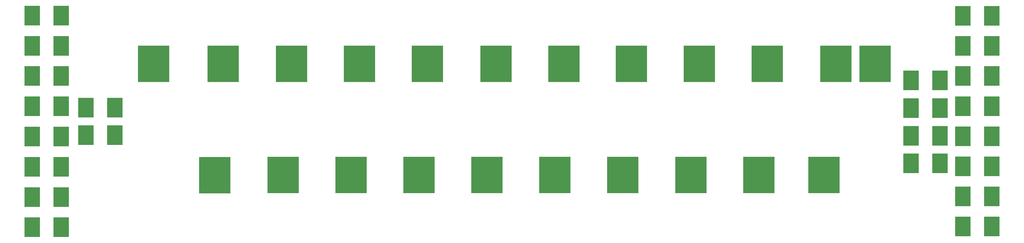
<source format=gbr>
G04 EAGLE Gerber RS-274X export*
G75*
%MOMM*%
%FSLAX34Y34*%
%LPD*%
%INSolderpaste Top*%
%IPPOS*%
%AMOC8*
5,1,8,0,0,1.08239X$1,22.5*%
G01*
%ADD10R,11.303000X13.208000*%
%ADD11R,5.600000X7.230000*%


D10*
X2675890Y-228600D03*
X1546860Y-228600D03*
X1513840Y-632460D03*
X1300480Y-228600D03*
X1267460Y-632460D03*
X1051560Y-228600D03*
X1021080Y-632460D03*
X805180Y-228600D03*
X774700Y-632460D03*
X558800Y-228600D03*
X528320Y-632460D03*
X2533650Y-228600D03*
X311150Y-228600D03*
X280670Y-633730D03*
X58420Y-228600D03*
X2490470Y-632460D03*
X2284730Y-228600D03*
X2254250Y-632460D03*
X2038350Y-228600D03*
X2007870Y-632460D03*
X1791970Y-228600D03*
X1760220Y-632460D03*
D11*
X2994357Y-163906D03*
X3099357Y-163906D03*
X2994357Y-273169D03*
X3099357Y-273169D03*
X2994357Y-710219D03*
X3099357Y-710219D03*
X2994357Y-382431D03*
X3099357Y-382431D03*
X2994357Y-600956D03*
X3099357Y-600956D03*
X2805762Y-490146D03*
X2910762Y-490146D03*
X2994357Y-491694D03*
X3099357Y-491694D03*
X2994357Y-54644D03*
X3099357Y-54644D03*
X2994357Y-819481D03*
X3099357Y-819481D03*
X2805762Y-289213D03*
X2910762Y-289213D03*
X2805762Y-590613D03*
X2910762Y-590613D03*
X2805762Y-389680D03*
X2910762Y-389680D03*
X-81866Y-487715D03*
X-186866Y-487715D03*
X-277065Y-383064D03*
X-382065Y-383064D03*
X-277065Y-602843D03*
X-382065Y-602843D03*
X-277065Y-163286D03*
X-382065Y-163286D03*
X-277065Y-712732D03*
X-382065Y-712732D03*
X-277065Y-53397D03*
X-382065Y-53397D03*
X-277065Y-822621D03*
X-382065Y-822621D03*
X-81866Y-388049D03*
X-186866Y-388049D03*
X-277065Y-492954D03*
X-382065Y-492954D03*
X-277065Y-273175D03*
X-382065Y-273175D03*
M02*

</source>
----------------------------------------
#### [Exercise requirements]
What is needed is an exact reprint of every entry, pictures excluded.

#### [Answer to the problem]
<source format=gbr>
G04 EAGLE Gerber RS-274X export*
G75*
%MOMM*%
%FSLAX34Y34*%
%LPD*%
%INSolderpaste Top*%
%IPPOS*%
%AMOC8*
5,1,8,0,0,1.08239X$1,22.5*%
G01*
%ADD10R,11.303000X13.208000*%
%ADD11R,5.600000X7.230000*%


D10*
X2675890Y-228600D03*
X1546860Y-228600D03*
X1513840Y-632460D03*
X1300480Y-228600D03*
X1267460Y-632460D03*
X1051560Y-228600D03*
X1021080Y-632460D03*
X805180Y-228600D03*
X774700Y-632460D03*
X558800Y-228600D03*
X528320Y-632460D03*
X2533650Y-228600D03*
X311150Y-228600D03*
X280670Y-633730D03*
X58420Y-228600D03*
X2490470Y-632460D03*
X2284730Y-228600D03*
X2254250Y-632460D03*
X2038350Y-228600D03*
X2007870Y-632460D03*
X1791970Y-228600D03*
X1760220Y-632460D03*
D11*
X2994357Y-163906D03*
X3099357Y-163906D03*
X2994357Y-273169D03*
X3099357Y-273169D03*
X2994357Y-710219D03*
X3099357Y-710219D03*
X2994357Y-382431D03*
X3099357Y-382431D03*
X2994357Y-600956D03*
X3099357Y-600956D03*
X2805762Y-490146D03*
X2910762Y-490146D03*
X2994357Y-491694D03*
X3099357Y-491694D03*
X2994357Y-54644D03*
X3099357Y-54644D03*
X2994357Y-819481D03*
X3099357Y-819481D03*
X2805762Y-289213D03*
X2910762Y-289213D03*
X2805762Y-590613D03*
X2910762Y-590613D03*
X2805762Y-389680D03*
X2910762Y-389680D03*
X-81866Y-487715D03*
X-186866Y-487715D03*
X-277065Y-383064D03*
X-382065Y-383064D03*
X-277065Y-602843D03*
X-382065Y-602843D03*
X-277065Y-163286D03*
X-382065Y-163286D03*
X-277065Y-712732D03*
X-382065Y-712732D03*
X-277065Y-53397D03*
X-382065Y-53397D03*
X-277065Y-822621D03*
X-382065Y-822621D03*
X-81866Y-388049D03*
X-186866Y-388049D03*
X-277065Y-492954D03*
X-382065Y-492954D03*
X-277065Y-273175D03*
X-382065Y-273175D03*
M02*

</source>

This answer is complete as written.